Research Roundup: November 30, 2018

Rare mutations tracked, genetic landscapes explored, and a data translator envisioned.

Welcome to the November 30, 2018 installment of Research Roundup, a recurring snapshot of recent studies published by scientists at the Broad Institute and their collaborators.

Teasing apart the fabric of psychiatric genetics

Raymond Walters and institute member Benjamin Neale of the Stanley Center for Psychiatric Research, together with collaborators in the Psychiatric Genomics Consortium (PGC), published two large GWAS studies this week, one in Nature Neuroscience on alcohol dependence, the other in Nature Genetics on ADHD (with colleagues from Denmark's iPSYCH consortium). In addition to their distinct findings — such as unique alcohol dependence variants in European and African populations, and 12 genomic loci that impact ADHD risk — both studies called attention to significant genetic overlaps between these and a variety of other behavioral and psychiatric traits. Learn more about the alcohol study in a Washington University press release, and about the ADHD study in a Broad news story, an Aarhus University press release, and stories in GenomeWeb and The Guardian.
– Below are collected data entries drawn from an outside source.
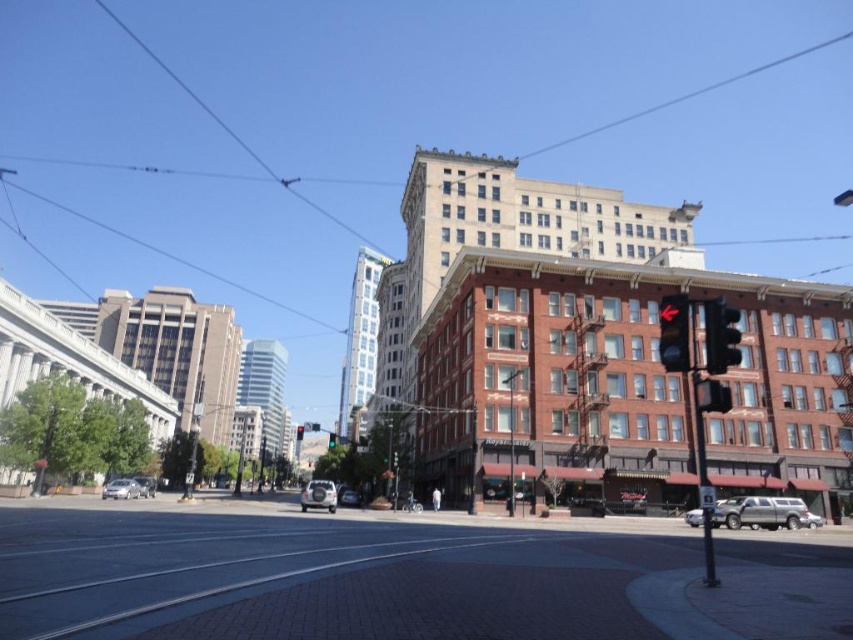
Question: Which of the following is the closest to the observer?

Choices:
 (A) silver metallic suv at center
 (B) silver metallic car at lower left
 (C) metallic traffic light at center right

Answer: (C)

Question: Does brick pavement at center have a lesser width compared to silver metallic car at center?

Choices:
 (A) no
 (B) yes

Answer: (A)

Question: Considering the real-world distances, which object is farthest from the silver metallic suv at center?

Choices:
 (A) black glass traffic light at right
 (B) metallic traffic light at center right

Answer: (B)

Question: Can you confirm if silver metallic suv at lower right is thinner than green glass traffic light at center?

Choices:
 (A) yes
 (B) no

Answer: (A)

Question: Considering the relative positions of silver metallic car at lower left and silver metallic suv at center in the image provided, where is silver metallic car at lower left located with respect to silver metallic suv at center?

Choices:
 (A) above
 (B) below

Answer: (A)

Question: Which of the following is the closest to the observer?

Choices:
 (A) (740, 506)
 (B) (113, 488)
 (C) (346, 499)
 (D) (332, 440)

Answer: (A)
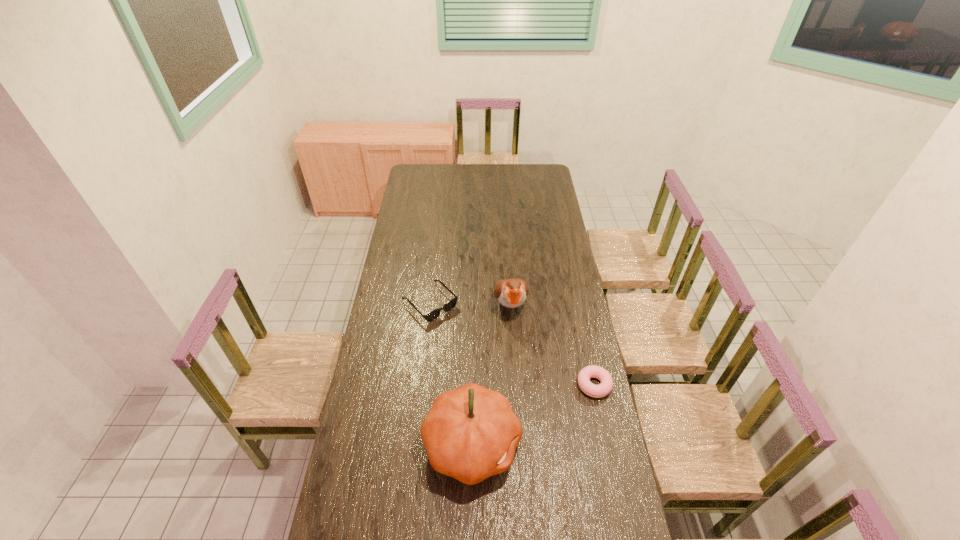
Identify the location of vacant region located at the front lenses of the sunglasses. The height and width of the screenshot is (540, 960). [x=479, y=353].

The height and width of the screenshot is (540, 960). In order to click on free space located 0.350m at the front lenses of the sunglasses in this screenshot , I will do `click(498, 372)`.

Locate an element on the screen. This screenshot has height=540, width=960. vacant space located at the front lenses of the sunglasses is located at coordinates (505, 379).

Find the location of a particular element. object that is at the left edge is located at coordinates (434, 314).

Find the location of `object present at the right edge`. object present at the right edge is located at coordinates (605, 387).

Find the location of a particular element. This screenshot has width=960, height=540. vacant area at the far edge is located at coordinates (484, 164).

In the image, there is a desktop. What are the coordinates of `vacant space at the left edge` in the screenshot? It's located at (363, 462).

I want to click on free space at the right edge, so click(x=532, y=186).

The height and width of the screenshot is (540, 960). In the image, there is a desktop. Find the location of `vacant area at the near left corner`. vacant area at the near left corner is located at coordinates (352, 517).

Where is `vacant space at the far right corner`? vacant space at the far right corner is located at coordinates (538, 182).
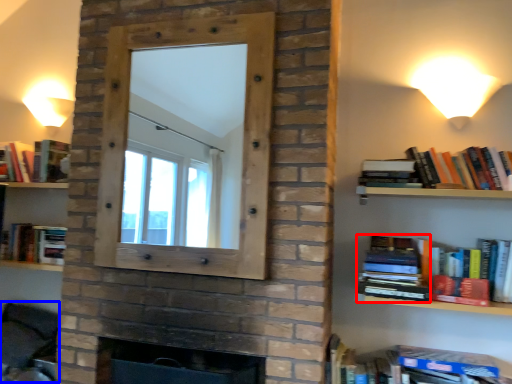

Tracking mutations, cell by cell

Identifying how mutations accumulate in a cell population over time is a critical element of understanding diseases such as age-related neurodegeneration and cancer. Yehuda Brody, core institute member Paul Blainey, and colleagues now report a new technique, called lineage sequencing, to understand this process. The approach enables scientists to overcome sequencing error to accurately reconstruct a timeline of rare somatic mutation events in a clonal cell population, with resolution down to the single-cell level. The researchers envision that lineage sequencing could be applied widely to study spontaneous and exposure- or therapy-associated mutational processes in remarkable detail. Learn more in Genome Research.

Laying out the genetics of a rare bone-marrow disease

Diamond-Blackfan anemia (DBA), an inherited rare disease, leads to bone-marrow failure and affects seven out of every million live births. Current therapy options including corticosteroid (hormone) therapy and stem cell transplant can cause other significant side effects. To characterize the genetic landscape of DBA and gain a better understanding of its treatment outcomes, a team led by Jacob Ulirsch, Jeffrey Verboon, and associate member Vijay Sankaran (all in the Program for Medical and Population Genetics) and collaborators performed whole-exome sequencing for a cohort of 472 individuals diagnosed with the disease. Reporting the detailed analysis in the American Journal of Human Genetics, researchers hope that the study will inform future clinical treatments of DBA and advance the understanding of other rare diseases.

A translational vision comes into focus

To better translate advances from basic to clinical to public health science, a consortium of scientists in 2016 committed to the vision of a Biomedical Data Translator, an effort to bridge symptom-based diagnosis with molecular and cellular characterizations through an informatics platform comprising diverse data types. In Clinical and Translational Science, consortium members describe early, encouraging results of the effort’s feasibility phase. Read more in an editorial, a paper summarizing the group’s work so far, and a second paper, penned by corresponding author and institute scientist Paul Clemons of the Chemical Biology and Therapeutic Science Program, describing the scientific community that has helped develop the prototype Translator system.